Ruben Guerreiro, Alberto Bettiol, and Magnus Cort-Nielsen are strong candidates for intermediate and medium mountain stages, while Jonas Rutsch, Stefan Bissegger, and Owain Doull make up the rest of the team. Bissegger is a possible outsider for the opening day time trial in Copenhagen.

There is no spot for Esteban Chaves with the Colombian set to feature at the Vuelta a Espana later in the year.

“The best riders are here. The teams come prepared with everything, the new material, the new bikes. Everybody is focused on the Tour de France,” Uran said in a press release.

“You see the new developments. All the world is watching. The level is super high. Every stage is hard. The riders, the masseurs, the mechanics — everyone is focused and nervous for 21 days. Every second is important. It is nice,” he said.
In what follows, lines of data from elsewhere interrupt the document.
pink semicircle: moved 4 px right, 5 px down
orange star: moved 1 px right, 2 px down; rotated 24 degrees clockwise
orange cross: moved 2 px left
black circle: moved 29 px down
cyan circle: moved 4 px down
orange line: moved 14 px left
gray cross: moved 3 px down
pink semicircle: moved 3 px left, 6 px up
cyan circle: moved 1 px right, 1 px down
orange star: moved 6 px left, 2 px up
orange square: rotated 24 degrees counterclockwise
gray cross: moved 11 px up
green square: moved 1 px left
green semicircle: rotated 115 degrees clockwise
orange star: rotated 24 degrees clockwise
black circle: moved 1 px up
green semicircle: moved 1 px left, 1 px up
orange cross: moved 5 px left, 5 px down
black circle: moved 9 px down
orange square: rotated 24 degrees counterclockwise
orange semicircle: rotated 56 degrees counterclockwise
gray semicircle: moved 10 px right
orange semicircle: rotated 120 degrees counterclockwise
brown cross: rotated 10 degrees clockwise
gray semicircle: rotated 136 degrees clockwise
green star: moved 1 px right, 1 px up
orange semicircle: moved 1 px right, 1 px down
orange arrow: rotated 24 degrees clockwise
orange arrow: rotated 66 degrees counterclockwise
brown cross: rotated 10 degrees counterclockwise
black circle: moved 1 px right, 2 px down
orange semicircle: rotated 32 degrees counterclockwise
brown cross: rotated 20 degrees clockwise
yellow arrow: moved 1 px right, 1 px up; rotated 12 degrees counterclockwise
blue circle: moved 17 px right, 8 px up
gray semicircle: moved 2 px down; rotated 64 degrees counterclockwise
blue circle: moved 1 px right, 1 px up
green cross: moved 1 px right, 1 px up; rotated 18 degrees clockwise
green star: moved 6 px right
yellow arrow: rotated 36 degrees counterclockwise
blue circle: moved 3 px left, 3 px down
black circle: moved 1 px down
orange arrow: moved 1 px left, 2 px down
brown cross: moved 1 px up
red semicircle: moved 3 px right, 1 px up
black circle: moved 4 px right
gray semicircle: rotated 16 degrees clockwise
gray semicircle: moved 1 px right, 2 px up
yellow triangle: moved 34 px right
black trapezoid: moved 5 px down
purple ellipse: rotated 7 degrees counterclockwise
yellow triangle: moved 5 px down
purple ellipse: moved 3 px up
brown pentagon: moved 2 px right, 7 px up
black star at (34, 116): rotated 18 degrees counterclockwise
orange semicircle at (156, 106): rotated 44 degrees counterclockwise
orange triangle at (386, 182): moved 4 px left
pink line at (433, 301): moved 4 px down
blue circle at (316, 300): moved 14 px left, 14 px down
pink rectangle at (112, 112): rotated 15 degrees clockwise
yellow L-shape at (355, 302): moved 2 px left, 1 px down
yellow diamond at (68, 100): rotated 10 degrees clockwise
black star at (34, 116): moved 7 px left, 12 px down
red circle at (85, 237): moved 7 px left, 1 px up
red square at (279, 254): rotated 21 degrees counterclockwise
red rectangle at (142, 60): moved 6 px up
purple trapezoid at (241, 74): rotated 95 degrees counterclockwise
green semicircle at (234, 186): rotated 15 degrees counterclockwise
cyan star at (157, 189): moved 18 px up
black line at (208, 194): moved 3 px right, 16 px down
“It is very different, starting in Denmark and not in France is something different, but especially here it is nice because there are many fans in Denmark. We take it day by day. It is one month. You need to stay first lucky and then healthy. You make a strategy, but must take it day by day. The most important thing is to sleep well,’ said the Colombian.

Cort won a stage in the Tour de France into Carcassonne back in 2018, and the race visits the fortified French city once more this year. The Dane is looking forward to the start of the race in his home country but his best chances of winning a second career stage are likely to come later in the race.

“To win stages at the Tour is on a different level to anything else you can do in cycling. It means a lot just to be selected and going, especially this year when the Tour is starting in Denmark,” said Cort.

“It is probably the only race where you really count how many times you have been there and have finished. It’s not my first time going, but as a small kid, like most other Danes, I just followed the Tour on the TV during the summer holidays.

“I didn’t know anything about cycling, but watched the Tour every summer. It is pretty crazy to think back to that eight-year-old, myself, sitting there looking at all the bike riders, and now I am actually the one inside the television, riding the Tour de France in my home country.”